● Aim of the exercise: Report only the count of lines in the data below that contain the string "Dies", matching case exactly.

[[ Records shown, beginning ]]

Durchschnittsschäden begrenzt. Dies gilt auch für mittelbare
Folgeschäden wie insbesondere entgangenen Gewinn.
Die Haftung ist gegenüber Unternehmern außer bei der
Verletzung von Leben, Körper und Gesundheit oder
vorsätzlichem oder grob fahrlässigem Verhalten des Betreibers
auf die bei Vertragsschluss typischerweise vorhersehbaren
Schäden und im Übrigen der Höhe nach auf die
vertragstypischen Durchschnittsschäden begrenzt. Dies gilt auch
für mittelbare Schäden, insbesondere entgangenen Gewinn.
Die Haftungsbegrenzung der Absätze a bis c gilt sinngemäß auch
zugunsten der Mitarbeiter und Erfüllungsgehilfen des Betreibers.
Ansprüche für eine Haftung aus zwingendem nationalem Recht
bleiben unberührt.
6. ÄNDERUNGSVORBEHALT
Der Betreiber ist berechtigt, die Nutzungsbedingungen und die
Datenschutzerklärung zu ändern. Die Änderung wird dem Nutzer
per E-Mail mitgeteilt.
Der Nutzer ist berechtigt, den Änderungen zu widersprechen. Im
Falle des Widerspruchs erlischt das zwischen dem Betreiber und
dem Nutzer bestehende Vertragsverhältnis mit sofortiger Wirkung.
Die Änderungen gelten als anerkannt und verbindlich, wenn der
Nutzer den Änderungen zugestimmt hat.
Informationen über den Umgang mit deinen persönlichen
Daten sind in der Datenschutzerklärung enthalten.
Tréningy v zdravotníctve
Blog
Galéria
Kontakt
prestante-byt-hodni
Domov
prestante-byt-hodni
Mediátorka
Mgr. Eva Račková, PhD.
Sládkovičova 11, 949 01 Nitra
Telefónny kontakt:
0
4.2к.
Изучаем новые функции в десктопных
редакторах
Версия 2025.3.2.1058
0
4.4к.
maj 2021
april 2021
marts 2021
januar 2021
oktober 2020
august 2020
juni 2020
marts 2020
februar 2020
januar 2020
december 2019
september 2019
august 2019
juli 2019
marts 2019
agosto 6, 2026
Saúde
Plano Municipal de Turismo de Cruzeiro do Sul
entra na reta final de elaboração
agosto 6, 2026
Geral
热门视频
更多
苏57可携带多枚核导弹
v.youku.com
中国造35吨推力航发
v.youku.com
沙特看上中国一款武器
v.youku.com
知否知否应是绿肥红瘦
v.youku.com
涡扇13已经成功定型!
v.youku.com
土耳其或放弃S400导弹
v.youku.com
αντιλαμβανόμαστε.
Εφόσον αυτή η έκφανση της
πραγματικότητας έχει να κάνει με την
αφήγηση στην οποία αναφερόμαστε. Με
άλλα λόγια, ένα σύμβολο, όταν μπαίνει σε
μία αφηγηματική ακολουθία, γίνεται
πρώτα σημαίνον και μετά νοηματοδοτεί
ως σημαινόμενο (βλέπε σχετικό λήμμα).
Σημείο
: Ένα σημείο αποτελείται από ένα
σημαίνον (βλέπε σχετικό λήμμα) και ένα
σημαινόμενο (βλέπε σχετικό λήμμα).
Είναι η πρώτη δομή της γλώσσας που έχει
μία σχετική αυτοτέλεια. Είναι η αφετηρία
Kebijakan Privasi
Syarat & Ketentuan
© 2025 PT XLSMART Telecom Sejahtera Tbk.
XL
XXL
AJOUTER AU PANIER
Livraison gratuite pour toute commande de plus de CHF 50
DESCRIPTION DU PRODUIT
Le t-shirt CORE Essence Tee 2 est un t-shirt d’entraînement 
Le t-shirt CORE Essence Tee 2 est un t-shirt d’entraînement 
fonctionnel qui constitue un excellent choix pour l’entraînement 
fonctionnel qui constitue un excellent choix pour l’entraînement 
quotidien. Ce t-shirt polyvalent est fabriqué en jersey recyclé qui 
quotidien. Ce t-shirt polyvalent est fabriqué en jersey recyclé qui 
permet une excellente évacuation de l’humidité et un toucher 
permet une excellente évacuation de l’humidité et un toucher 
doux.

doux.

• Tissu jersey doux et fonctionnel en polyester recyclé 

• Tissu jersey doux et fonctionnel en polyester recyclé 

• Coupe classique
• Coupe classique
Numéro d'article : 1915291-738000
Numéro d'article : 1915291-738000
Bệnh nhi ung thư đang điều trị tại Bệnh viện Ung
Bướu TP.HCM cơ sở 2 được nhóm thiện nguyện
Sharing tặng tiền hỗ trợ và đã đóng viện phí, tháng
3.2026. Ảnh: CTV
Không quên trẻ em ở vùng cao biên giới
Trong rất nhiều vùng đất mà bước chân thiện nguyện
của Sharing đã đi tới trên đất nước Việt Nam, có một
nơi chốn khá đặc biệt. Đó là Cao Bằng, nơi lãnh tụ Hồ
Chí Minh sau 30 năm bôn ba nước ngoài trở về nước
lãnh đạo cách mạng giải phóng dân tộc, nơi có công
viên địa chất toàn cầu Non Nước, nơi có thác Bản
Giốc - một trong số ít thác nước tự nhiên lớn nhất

[[ Records shown, end ]]

● Exercise result: 2